En 1948, recrus d'épreuves, « la situation très confuse de l’après-guerre, plus un deuil familial (nous avions perdu notre petite fille en 1946)... » (11), René et Délia Laforgue décident de partir au Maroc, pays avec lequel Délia a des liens familiaux, où Madeleine Louise Marie Henriette Thomas, sa mère, possède un domaine près de Camp Marchand (aujourd'hui Rommani), à une dizaine de kilomètres de Rabat, et où l'un de ses frères, conseiller chérifien, est un commensal de la famille royale.

Le couple Laforgue s'installe à Casablanca, avenue du Vélodrome, dans la villa La Clarté, proche de celle de Madame Desmarais, riche héritière des établissements Félix Potin et des pétroles Desmarais Frères d'Alsace.

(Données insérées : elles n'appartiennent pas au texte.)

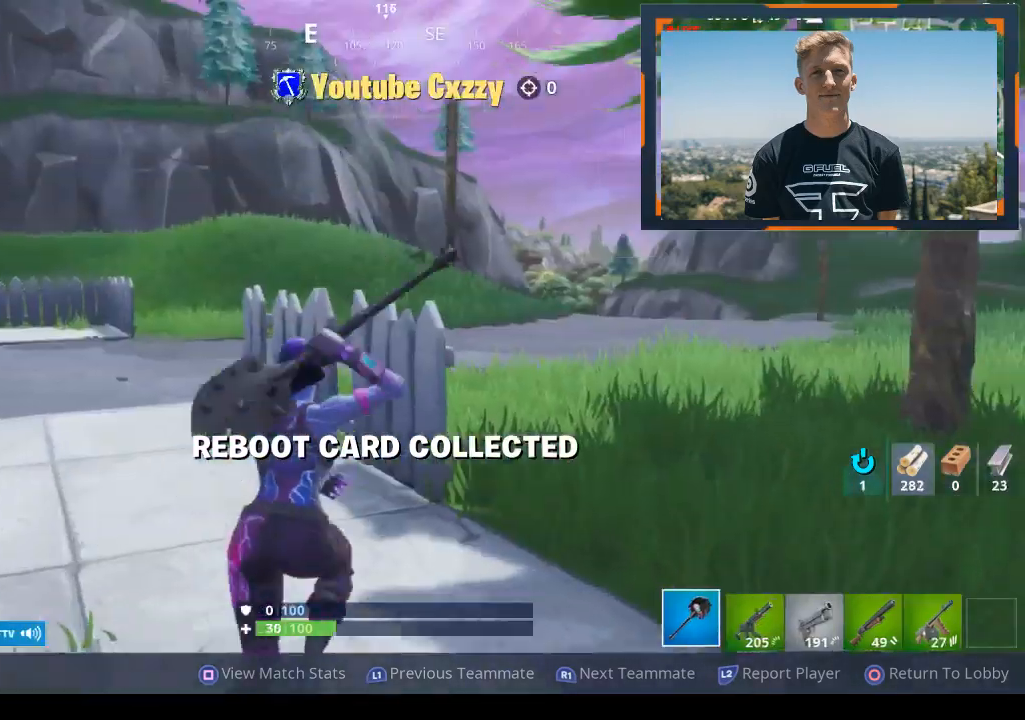
{"buttons": [], "left_stick": "center", "right_stick": "center", "events": []}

Cette ancienne patiente et amie des Laforgue contribue par la suite à la construction d'un superbe Institut psychanalytique, situé entre les deux villas, institut dans lequel René Laforgue officiera désormais, en compagnie d'autres praticiens, embrassant ici le statut de pionnier de la psychanalyse en terre d'Islam. » (12)

En 1950, René Laforgue se rend au premier congrès mondial de la psychiatrie (Paris), et il profite de la tribune pour dénoncer « le fanatisme des sociétés psychanalytiques ». Dans cette dénonciation, il ne se trouve pas isolé. « Les particularités de sa pratique, jugée depuis l’origine peu ” orthodoxe ” — Laforgue poursuit des relations sociales avec ses étudiants en analyse —, ont contribué à former autour de lui un cercle de partisans résolus à le défendre. Françoise Dolto et Juliette Favez-Boutonier sont d’anciens membres de ce « Club des piqués »que formaient ses analysés lors des vacances psychanalytiques passées en commun aux Chaberts. Les liens transférentiels considérables qui ont été ainsi tissés déterminent des blessures narcissiques considérables chez ceux qui assistent à la déconsidération, à l’opprobre même qui atteint l’image idéalisée de leur analyste. » (13)

En 1953, consommant ainsi sa rupture avec la génération psychanalytique dont il est issu, René Laforgue démissionne de la Société psychanalytique de Paris (SPP) pour adhérer à la nouvelle Société française de psychanalyse (SFP). Françoise Dolto et Juliette Favez-Boutonier, entre autres, le suivent.

À l'Institut psychanalytique de Casablanca ainsi qu'à la villa La Clarté, où René Laforgue reçoit comme toujours de nombreux disciples, Délia Laforgue continue de soutenir activement son mari. Claude Igert, médecin militaire qui a fait partie des disciples en question, porte ici témoignage :

« Ceux d’entre nous qui furent accueillis à la villa La Clarté, savent combien madame Laforgue participait activement et avec quelle distinction, aux tâches multiples de son mari, sachant créer autour de lui le climat propice aux échanges fructueux, qu’elle animait de sa vivacité d’esprit, et enrichissait de sa grande culture. Collaboratrice spécialement éclairée par son expérience psychanalytique personnelle, elle offrait au Docteur Laforgue cette chance très rare d’avoir à ses côtés un témoin intime de ses pensées et de ses problèmes les plus techniques, capable de discuter, comme de mettre au point avec lui, la rédaction de ses ouvrages. » (14)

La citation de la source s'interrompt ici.